EXERCISE DETAILS = In the forum thread about the Holy Name Cathedral communion refusal, what organization is James Luxton a member of?

EXTRACT TO READ =
━━━━━━━━

Priests at Holy Name Cathedral (search) in Chicago refused to give the Eucharist to about 10 people wearing the sashes at Sunday Mass. One priest shook each person's hand; another made the sign of the cross on their foreheads.

"The priest told me you cannot receive communion if you're wearing a sash, as per the Cardinal's direction," said James Luxton, a Chicago member of the Rainbow Sash Movement (search), an organization of Catholic gay-rights supporters with chapters around the country.

The Catholic church is in danger of alienating parishoners to the point where they will leave the church, IMO.

See here for the story:


Ironic, given what the word communion implies.

posted on May, 31 2004 @ 02:24 PM
Ironic in the "put your head in your hands and moan 'noooooooo'" sense of the word.

A Vatican doctrinal decree last year directed at Catholic politicians said a well-formed conscience forbids support for any law that contradicts "fundamental" morality, with abortion listed first among relevant issues. A second Vatican statement said it is "gravely immoral" not to oppose legalization of same-sex unions.

"Fundamental morality"? By whose measure? This is exactly the kind of small-minded, exclusionist, ignorant, petty, outdated, right-wing, unevolved mindless crap that gives Catholics a (well-deserved) bad name.

I really cannot express how angry I am at this story. I can only hope that my outrage is repeated in the hearts and minds of all decent people, and that we can finally drag our society out from under the shadow of a crumbling religious edifice.

Isn't it about time we all grew the hell up?

Thanks for the link, jsobecky.

posted on May, 31 2004 @ 02:28 PM
And people gets angry when I said; I don't believe on any religious organizations, What are they blind!!!!!!!!!!!!!!
communion is just another self made christian myth.

posted on May, 31 2004 @ 08:46 PM
Catholics have always been exclusionists. What's the big hang up?

If that's the way they want to be, then fine. I don't know why people try to prove some point by saying that they are denied communion. I understand the distaste for their views, as I am not a Catholic anymore, but they have the choice to leave should they want to, and the Church has the right to include or disallow any they choose.

posted on May, 31 2004 @ 09:15 PM
The protestant leadership has got to be loving this. I can see the ad campaign now - "We won't ask and we won't tell"

━━━━━━━━

PROVIDED MATERIAL =
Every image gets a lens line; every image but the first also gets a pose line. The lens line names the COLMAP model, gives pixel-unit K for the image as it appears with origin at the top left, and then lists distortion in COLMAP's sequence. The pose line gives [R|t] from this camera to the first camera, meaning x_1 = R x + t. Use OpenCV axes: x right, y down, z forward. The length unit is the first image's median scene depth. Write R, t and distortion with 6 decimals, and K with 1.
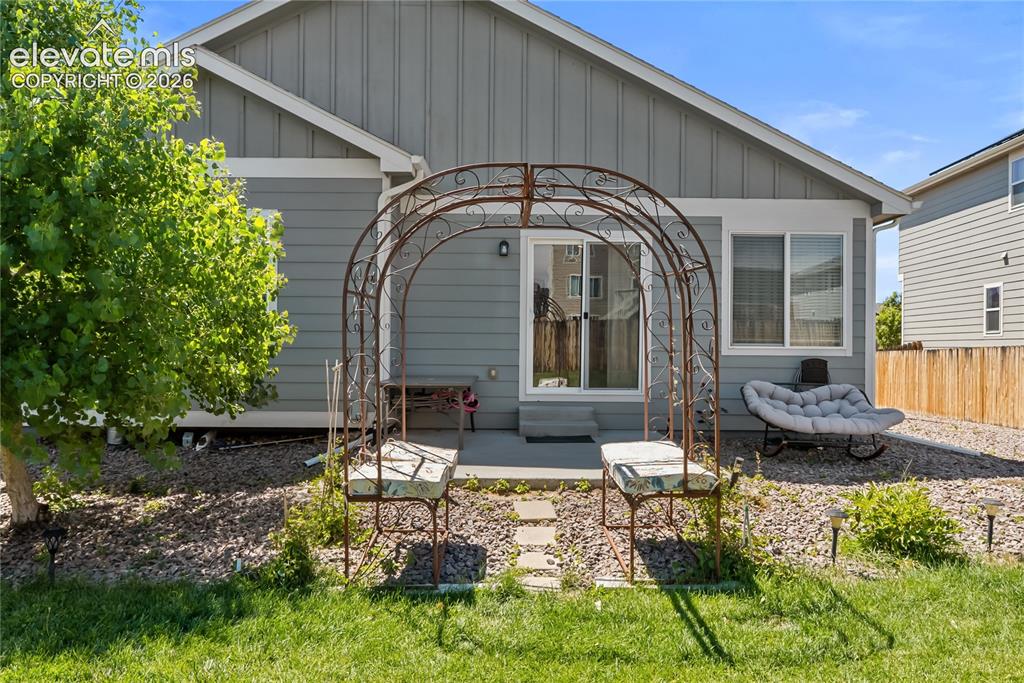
lens RADIAL K [[692.3, 0, 512.4], [0, 692.3, 337.8], [0, 0, 1]] dist [0.021602, 0.000867]
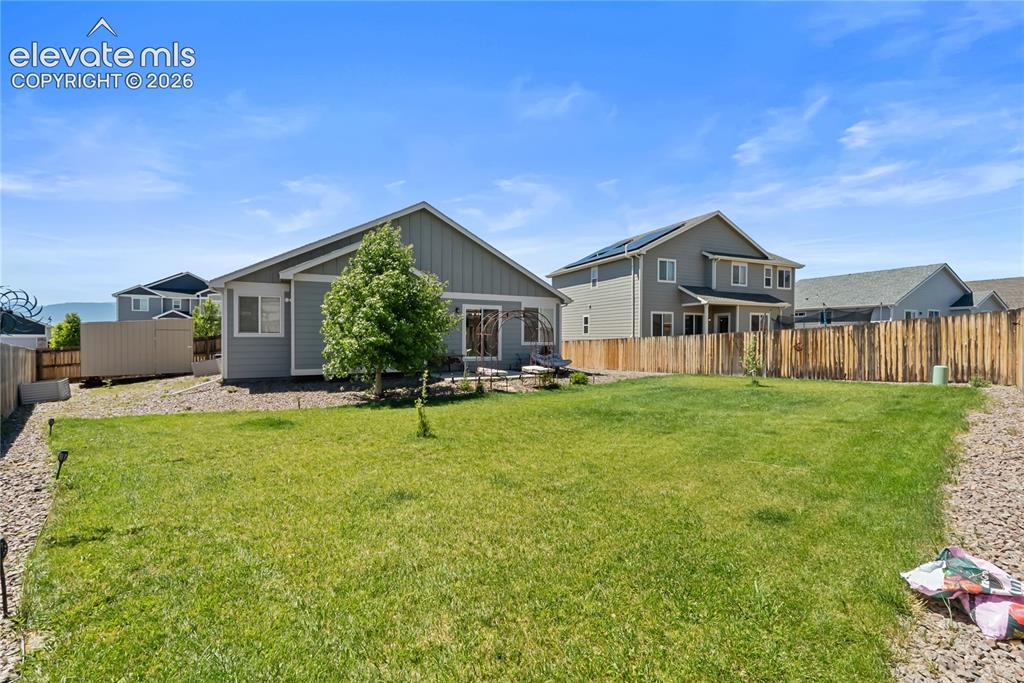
lens RADIAL K [[452.6, 0, 511.2], [0, 452.6, 345.5], [0, 0, 1]] dist [-0.004827, -0.000834]
pose [[0.898756, -0.013602, 0.438239, -0.629076], [-0.000789, 0.999467, 0.032640, -0.040369], [-0.438449, -0.029682, 0.898266, -0.818787]]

━━━━━━━━

ANSWER TO THE PROBLEM = The Rainbow Sash Movement